Anyway, with the data disks still attached to the broken instance I spun up a new 3.8-11 instance and attached the disks to it as well. In the ESXi General settings I added disk.EnableUUID=TRUE to the VMX file to allow unique disk names. Then I booted the VM and installed Rockstor as normal.

When I logged in to Rockstor for the first time and went to the Disks section there were a couple of icons next to my data drives. The first icon was to wipe all data and start fresh, the second was to import pools, shares and snapshots. These icons are scarily close together:

I clicked on import and my BTRFS pool and shares were imported.

Initially the data usage of the shares was still 0KB, which was worrying. I then exported the shares as SAMBA and checked to see if the files were actually present - and they were: phew! The data usage info was populated after a while, so I guess the system had some housekeeping to do before it was fully sorted.
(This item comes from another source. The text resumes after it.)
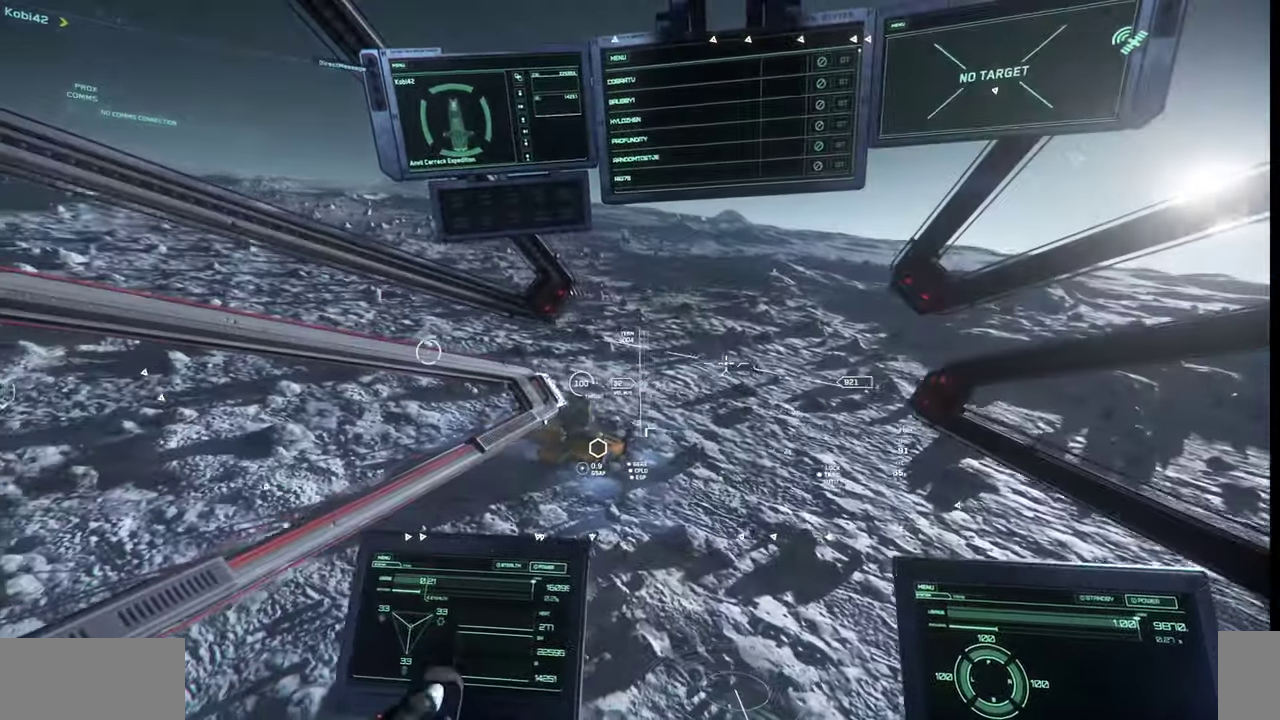
{"keys": ["d"], "mouse": [], "events": []}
Re deleting old Rock-On share
When I was first playing around with Rock-Ons I created a share (called “Rock-Ons”), used it for a bit, but then decided to use lowercase share names for system stuff and Title Case share names for shares that I would export. So I created a new share (called “rockons”) and reconfigured the Rock-On service to use the new share. When trying to delete the original share I get the following error…

The error:

Failed to delete the Share(Rock-Ons). Error from the OS: Error running a command. cmd = [‘/sbin/btrfs’, ‘subvolume’, ‘delete’, u’/mnt2/btrPOOL/Rock-Ons’]. rc = 1. stdout = [“Delete subvolume (no-commit): ‘/mnt2/btrPOOL/Rock-Ons’”, ‘’]. stderr = [“ERROR: cannot delete ‘/mnt2/btrPOOL/Rock-Ons’ - Directory not empty”, ‘’]

From the log:

[15/Feb/2016 12:21:48] ERROR [system.osi:87] non-zero code(1) returned by command: [‘/sbin/btrfs’, ‘subvolume’, ‘delete’, u’/mnt2/btrPOOL/Rock-Ons’]. output: [“Delete subvolume (no-commit): ‘/mnt2/btrPOOL/Rock-Ons’”, ‘’] error: [“ERROR: cannot delete ‘/mnt2/btrPOOL/Rock-Ons’ - Directory not empty”, ‘’]
[15/Feb/2016 12:21:48] ERROR [storageadmin.views.share:285] Error running a command. cmd = [‘/sbin/btrfs’, ‘subvolume’, ‘delete’, u’/mnt2/btrPOOL/Rock-Ons’]. rc = 1. stdout = [“Delete subvolume (no-commit): ‘/mnt2/btrPOOL/Rock-Ons’”, ‘’]. stderr = [“ERROR: cannot delete ‘/mnt2/btrPOOL/Rock-Ons’ - Directory not empty”, ‘’]
Traceback (most recent call last):
File “/opt/rockstor/src/rockstor/storageadmin/views/share.py”, line 283, in delete
remove_share(share.pool, share.subvol_name, share.pqgroup)
File “/opt/rockstor/src/rockstor/fs/btrfs.py”, line 396, in remove_share
run_command(delete_cmd, log=True)
File “/opt/rockstor/src/rockstor/system/osi.py”, line 89, in run_command
raise CommandException(cmd, out, err, rc)
CommandException: Error running a command. cmd = [‘/sbin/btrfs’, ‘subvolume’, ‘delete’, u’/mnt2/btrPOOL/Rock-Ons’]. rc = 1. stdout = [“Delete subvolume (no-commit): ‘/mnt2/btrPOOL/Rock-Ons’”, ‘’]. stderr = [“ERROR: cannot delete ‘/mnt2/btrPOOL/Rock-Ons’ - Directory not empty”, ‘’]
[15/Feb/2016 12:21:48] ERROR [storageadmin.util:38] request path: /api/shares/Rock-Ons method: DELETE data: <QueryDict: {}>
[15/Feb/2016 12:21:48] ERROR [storageadmin.util:39] exception: Failed to delete the Share(Rock-Ons). Error from the OS: Error running a command. cmd = [‘/sbin/btrfs’, ‘subvolume’, ‘delete’, u’/mnt2/btrPOOL/Rock-Ons’]. rc = 1. stdout = [“Delete subvolume (no-commit): ‘/mnt2/btrPOOL/Rock-Ons’”, ‘’]. stderr = [“ERROR: cannot delete ‘/mnt2/btrPOOL/Rock-Ons’ - Directory not empty”, ‘’]
Traceback (most recent call last):
File “/opt/rockstor/src/rockstor/storageadmin/views/share.py”, line 283, in delete
remove_share(share.pool, share.subvol_name, share.pqgroup)
File “/opt/rockstor/src/rockstor/fs/btrfs.py”, line 396, in remove_share
run_command(delete_cmd, log=True)
File “/opt/rockstor/src/rockstor/system/osi.py”, line 89, in run_command
raise CommandException(cmd, out, err, rc)
CommandException: Error running a command. cmd = [‘/sbin/btrfs’, ‘subvolume’, ‘delete’, u’/mnt2/btrPOOL/Rock-Ons’]. rc = 1. stdout = [“Delete subvolume (no-commit): ‘/mnt2/btrPOOL/Rock-Ons’”, ‘’]. stderr = [“ERROR: cannot delete ‘/mnt2/btrPOOL/Rock-Ons’ - Directory not empty”, ‘’]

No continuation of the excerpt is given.